Courageux, il se campe devant son ami, les mains sur les hanches, attendant la charge. La force aveugle semble accroître son allure. Elle n’est plus qu’à une douzaine de mètres du tandem. Alors Bérurier hurle. Il hurle comme il ne l’a jamais fait encore, lui si gueulard pourtant. Il hurle plus fort que le tonnerre, plus fort que l’océan, plus fort qu’une bataille d’artillerie lourde :
— C’est finii i i i i !
Miracle ! Le taureau décharge (à savoir qu’il s’arrête de foncer pour reculer). La tête basse, le mufle écumant, il fait voler l’herbage de son sabot furieux.
— On se calme ! lance Béru avec la même quantité de décibels.
Le fauve s’immobilise, l’air tout con, presque penaud.
Alexandre-Benoît tend le bras vers les confins.
— Allez coucher ! sirène-t-il plus fortement encore que précédemment.
Il frappe du pied.
— J’ai dit coucher ! ! ! !
Vaincu, le taureau recule, tout en faisant front. Alors le Gros marche sur lui.
Pas la peine d’ m’regarder comm’ ça, tu m’fais pas peur, boug’ d’ gros veau ! A la niche ! Immédiat’ment !
Il décoche un formide coup de botte dans le museau de la bête. Le taureau mugit de douleur et de protestation. Mais l’Inflexible ne le tient pas quitte et lui vote un second shoot.
— File !
Le taureau fait demi-tour, reçoit un ultime coup de botte dans le prose et s’éloigne en trottinant.
— T’ sais qu’ ça vous encorn’rait, c’te saleté, si on la laiss’rait faire, assure le gaucho d’occase.
Pinuche, blafard, bredouille :
— Personne n’est plus courageux que toi en ce monde, Sandre. J’aurais voulu te voir dans la fosse aux lions, au temps des Romains.
— Ceusse t’été du kif, assure le gladiateur, sans forfanter. J’en eusse fait des descentes de lit ! Faut jamais s’laisser impressionner, César.
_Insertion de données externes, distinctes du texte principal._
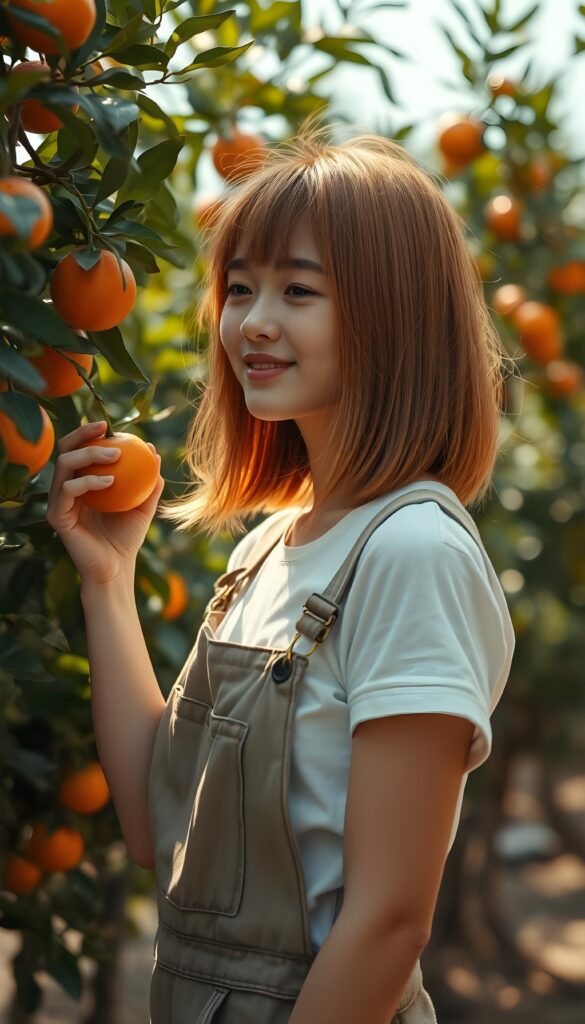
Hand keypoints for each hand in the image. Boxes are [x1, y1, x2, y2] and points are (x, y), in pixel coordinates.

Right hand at [46, 420, 164, 585]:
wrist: (117, 567)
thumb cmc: (128, 537)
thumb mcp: (144, 505)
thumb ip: (149, 480)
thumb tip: (154, 451)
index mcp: (80, 483)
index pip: (78, 450)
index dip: (88, 433)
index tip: (109, 425)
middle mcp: (65, 489)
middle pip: (65, 450)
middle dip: (82, 435)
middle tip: (106, 432)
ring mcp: (58, 502)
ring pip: (64, 465)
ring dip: (90, 455)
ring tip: (116, 455)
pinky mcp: (56, 516)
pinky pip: (67, 490)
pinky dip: (88, 481)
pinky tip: (110, 481)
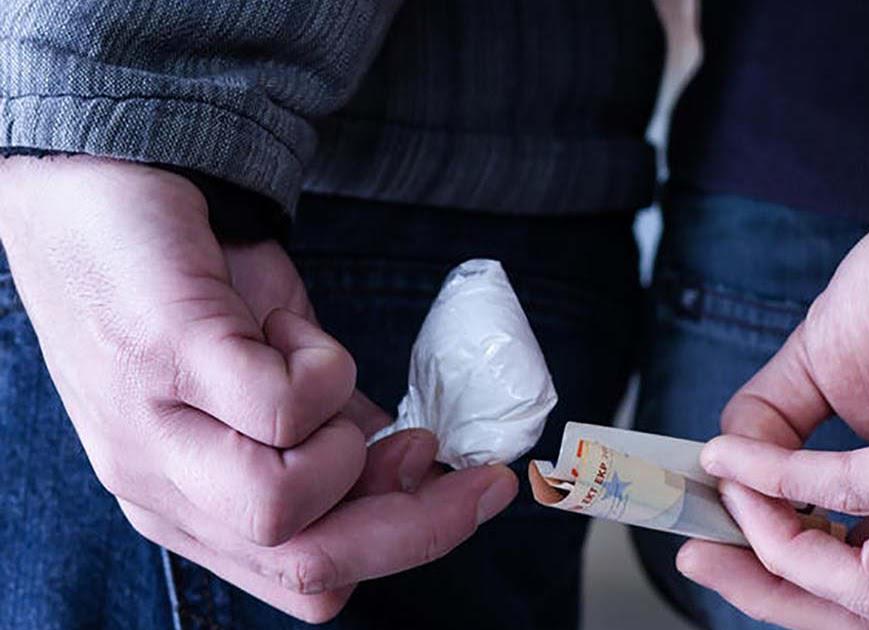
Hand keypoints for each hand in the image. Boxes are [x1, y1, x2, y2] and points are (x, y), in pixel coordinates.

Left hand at [0, 156, 517, 621]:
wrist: (94, 173)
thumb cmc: (186, 279)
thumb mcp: (269, 374)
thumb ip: (329, 431)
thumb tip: (413, 466)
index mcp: (186, 506)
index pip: (308, 579)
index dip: (403, 545)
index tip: (469, 491)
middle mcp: (160, 488)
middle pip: (305, 566)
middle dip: (414, 525)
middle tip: (475, 478)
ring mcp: (152, 429)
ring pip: (281, 507)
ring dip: (342, 436)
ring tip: (313, 361)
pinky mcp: (163, 356)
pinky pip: (280, 406)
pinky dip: (320, 364)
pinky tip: (283, 325)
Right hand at [675, 186, 868, 627]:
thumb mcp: (830, 379)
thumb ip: (778, 435)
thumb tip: (719, 473)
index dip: (788, 586)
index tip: (713, 550)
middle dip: (769, 590)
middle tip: (698, 553)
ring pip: (867, 591)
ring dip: (773, 540)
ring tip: (725, 481)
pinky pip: (849, 499)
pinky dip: (780, 479)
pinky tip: (742, 452)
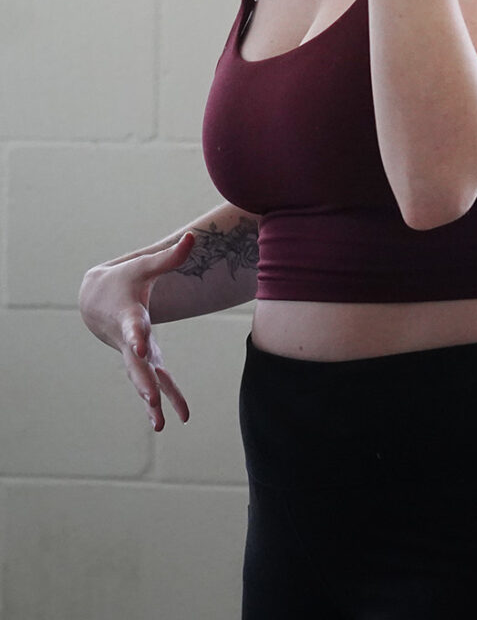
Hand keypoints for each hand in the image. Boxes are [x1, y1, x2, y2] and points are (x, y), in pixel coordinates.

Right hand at [79, 236, 192, 430]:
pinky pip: (152, 381)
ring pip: (144, 380)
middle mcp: (130, 341)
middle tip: (151, 401)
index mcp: (130, 317)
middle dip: (144, 382)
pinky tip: (167, 420)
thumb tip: (194, 237)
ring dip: (151, 401)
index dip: (137, 336)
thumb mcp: (144, 265)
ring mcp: (134, 354)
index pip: (134, 328)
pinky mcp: (142, 360)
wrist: (95, 299)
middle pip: (137, 364)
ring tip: (160, 426)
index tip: (140, 348)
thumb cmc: (123, 280)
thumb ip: (170, 256)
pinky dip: (160, 399)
Çui qui bédole dans son froc a perdu d’avance, l’odeur d’la merde excite l’adversaire.
Et ils continuent leur route.
Bientôt, après qu’ils aient escaladé une seconde barrière barbelée, un cavalier vient à leur avance. Un gaucho aussi. Mais un authentique.
Il leur demande ce qu’ils fabriquent, d’où ils viennent et où ils vont.
Pinuche qui, sans parler l’espagnol a gardé de vacances sur la Costa Brava quelques rudiments de cette langue, réplique que son compagnon et lui-même sont français et qu’ils souhaitent parler au señor Miguel del Panar. Leur voiture est tombée en panne à quelques kilomètres d’ici et ils ont décidé de rallier la demeure du señor del Panar en coupant à travers champs. Le gaucho soulève alors une paire de jumelles qui lui bat la poitrine. Il explique qu’il a suivi l’incident du « toro », qu’il dit « bravo » et, pour souligner son admiration, il brandit un énorme pouce que beaucoup de polissonnes aimeraient se prendre dans le fion.